→ Set exercise
Identify every line in the entries below that contains the string "azim", treating uppercase and lowercase letters as distinct, and copy each such line.

* BEGIN Dataset rows *

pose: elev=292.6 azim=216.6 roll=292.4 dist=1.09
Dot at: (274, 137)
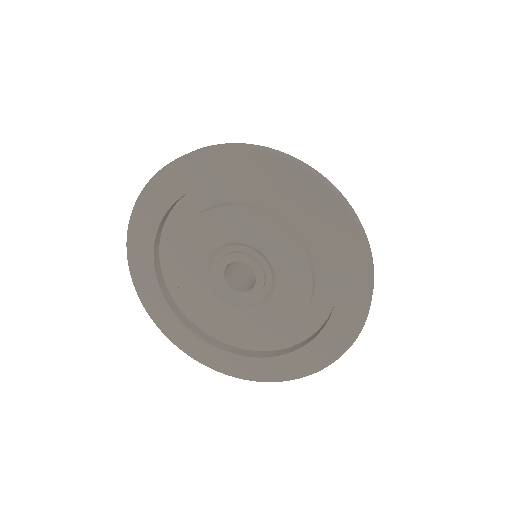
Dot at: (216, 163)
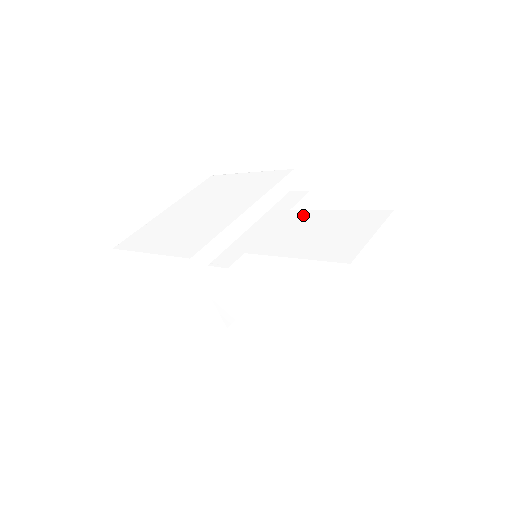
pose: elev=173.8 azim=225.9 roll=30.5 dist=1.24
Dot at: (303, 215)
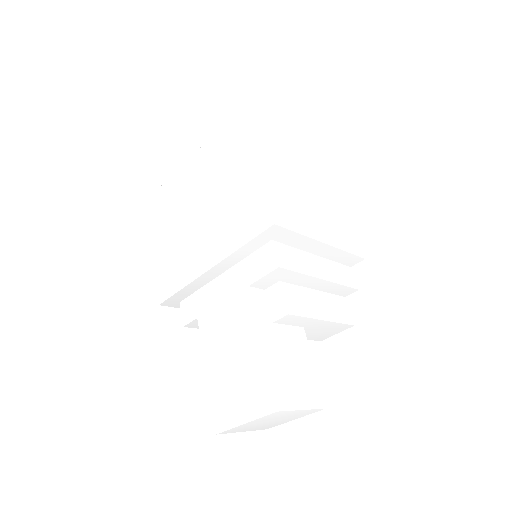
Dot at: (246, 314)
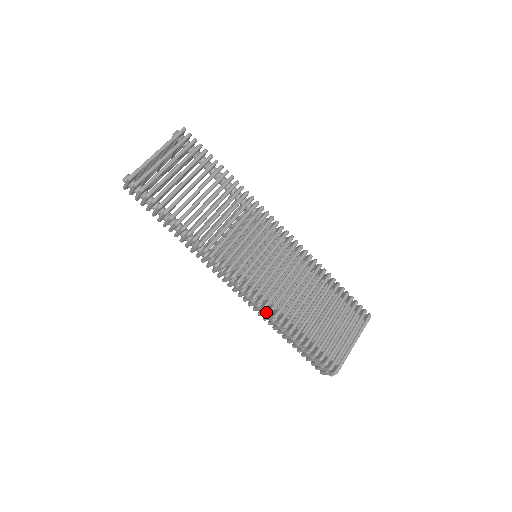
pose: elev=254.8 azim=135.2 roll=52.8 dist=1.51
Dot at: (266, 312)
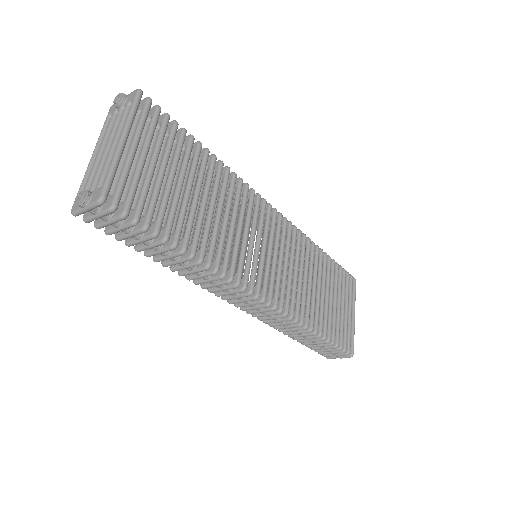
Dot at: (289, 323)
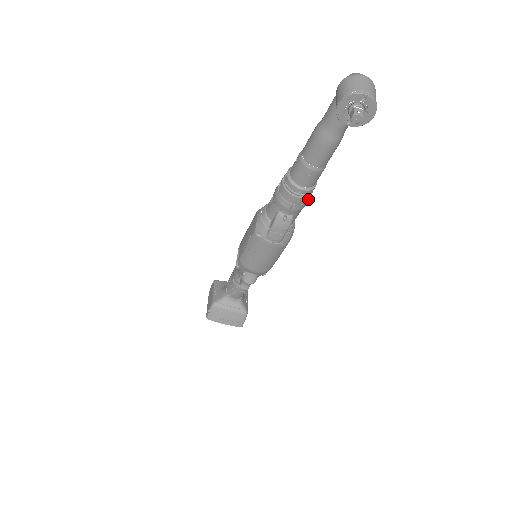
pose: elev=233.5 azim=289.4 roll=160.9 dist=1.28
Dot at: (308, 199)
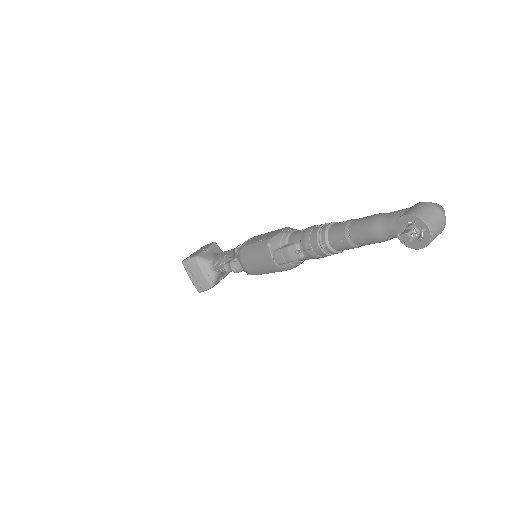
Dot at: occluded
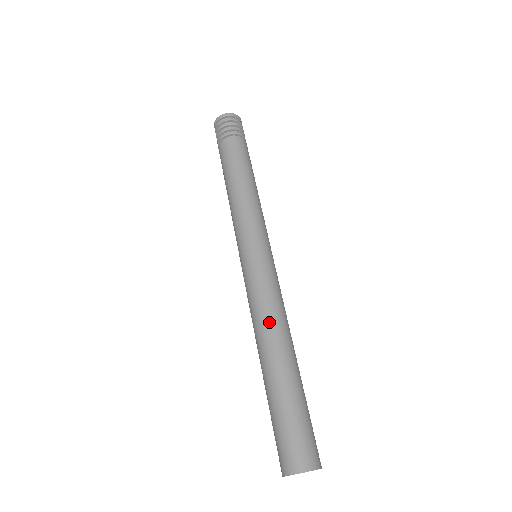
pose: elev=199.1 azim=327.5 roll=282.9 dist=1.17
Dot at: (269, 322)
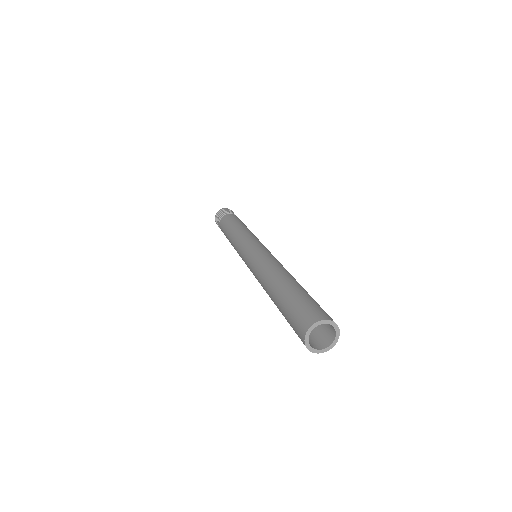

* END Dataset rows *

→ Correct result
pose: elev=292.6 azim=216.6 roll=292.4 dist=1.09
pose: elev=173.8 azim=225.9 roll=30.5 dist=1.24
pose: elev=254.8 azim=135.2 roll=52.8 dist=1.51
pose: elev=233.5 azim=289.4 roll=160.9 dist=1.28
pose: elev=199.1 azim=327.5 roll=282.9 dist=1.17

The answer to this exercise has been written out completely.